The ten most popular words were: “job,” “debt,” “work,” “college,” “pay,” “student,” “loan(s),” “afford,” “school,” “insurance.” On the face of it, these results suggest the primary issue for the protesters is excessive student loans. Together with the median age being twenty-six, this lends credence to the theory that the protest movement represents a “lost generation” of unemployed or under-employed college graduates.
I don't think the primary issue for the protesters is excessive student loans. Excessive student loans are a symptom, not a cause. The cause of this movement and all other social movements is liberalism. The belief in the universality of education, home ownership, Keynesian economics, and other related items associated with achieving the fantastic ideal of the American Dream have created a dysfunctional and inefficient system with a bloated parasitic class of bureaucrats and administrators. It has wrecked havoc on the economy--leading to...guess what, no jobs for these recent college graduates. Don't protest Wall Street, instead work for the abolition of Democracy. The solution is not more Democracy, but less, preferably none.
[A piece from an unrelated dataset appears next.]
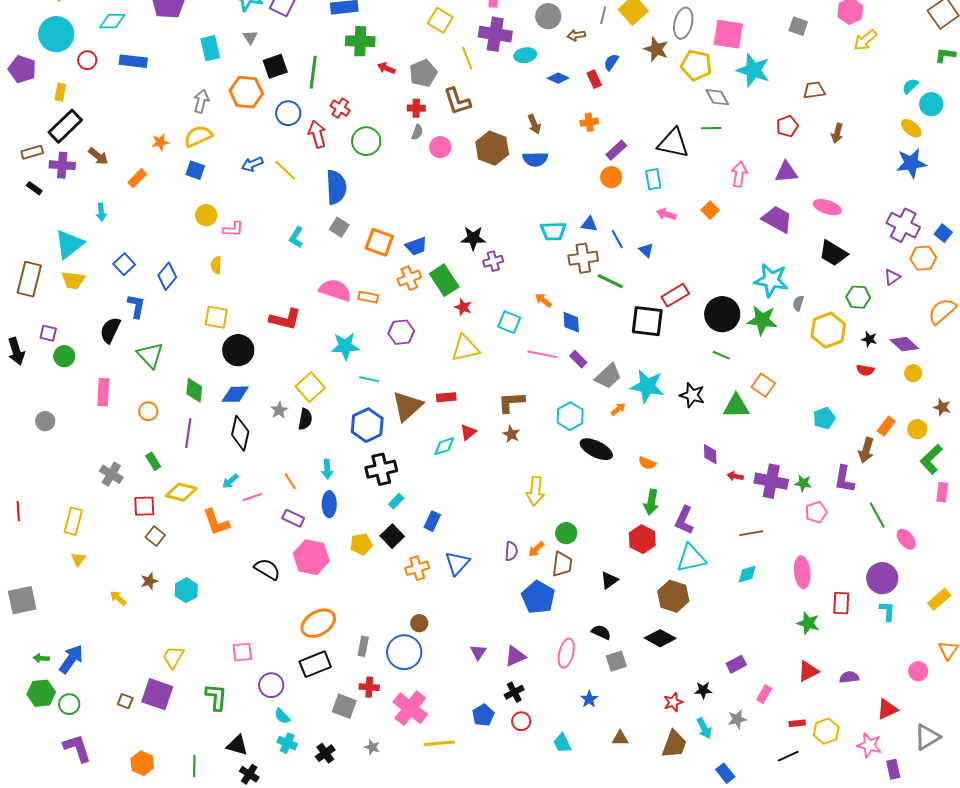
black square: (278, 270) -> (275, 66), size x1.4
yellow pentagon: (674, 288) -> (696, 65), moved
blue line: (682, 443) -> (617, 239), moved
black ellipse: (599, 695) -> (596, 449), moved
Their college education in History was a waste of time, but they should be able to take their "education", and use it to understand the arguments of my one of my favorite bloggers, Mencius Moldbug. But no sane American would ever support the end of Democracy-- they will get behind the End of History.
Back to our unemployed and underemployed college graduates. We have recognized that there is a systemic problem that begins with Government, not with corporations.
Here is my proximate explanation for OWS: http://thefredherring.com/?p=71 , but ultimately I think it boils down to what Tyler Cowen pointed out in his kindle single: our system is set up for larger productivity increases than we've been experiencing for the past 40 years. I guess you could call "expecting to be rich" liberalism, but it seems a little unfair to me.